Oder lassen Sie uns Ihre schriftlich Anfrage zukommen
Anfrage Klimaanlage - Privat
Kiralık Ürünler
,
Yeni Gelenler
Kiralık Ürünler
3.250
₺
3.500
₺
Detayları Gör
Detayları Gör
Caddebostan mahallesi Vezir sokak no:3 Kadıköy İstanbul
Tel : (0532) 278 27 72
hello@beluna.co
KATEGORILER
--
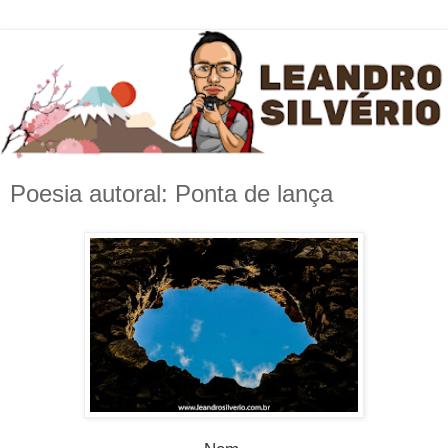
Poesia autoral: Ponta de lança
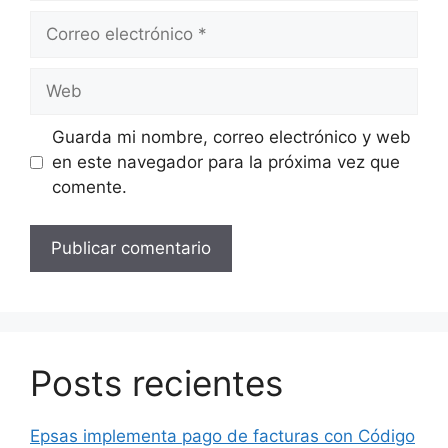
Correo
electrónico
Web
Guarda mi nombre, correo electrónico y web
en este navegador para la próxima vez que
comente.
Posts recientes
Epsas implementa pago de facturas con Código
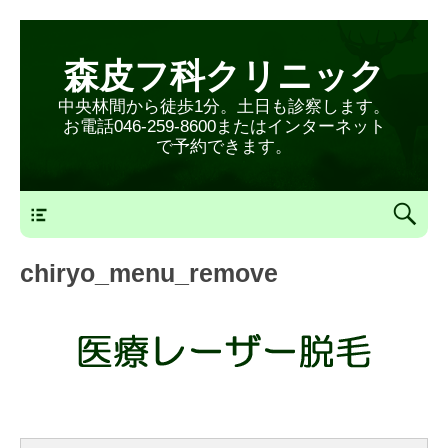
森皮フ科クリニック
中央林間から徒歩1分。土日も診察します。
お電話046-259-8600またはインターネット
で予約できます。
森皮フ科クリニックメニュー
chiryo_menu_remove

Your task –
Format the lines of the data from the line with "Oder lassen Sie" to the line with "KATEGORILER", both included, as a JSON list of strings with one string per line and blank lines left out.

Response to the task –
[
  "Oder lassen Sie uns Ihre schriftlich Anfrage zukommen",
  "Anfrage Klimaanlage - Privat",
  "Kiralık Ürünler",
  ",",
  "Yeni Gelenler",
  "Kiralık Ürünler",
  "3.250",
  "₺",
  "3.500",
  "₺",
  "Detayları Gör",
  "Detayları Gör",
  "Caddebostan mahallesi Vezir sokak no:3 Kadıköy İstanbul",
  "Tel : (0532) 278 27 72",
  "hello@beluna.co",
  "KATEGORILER"
]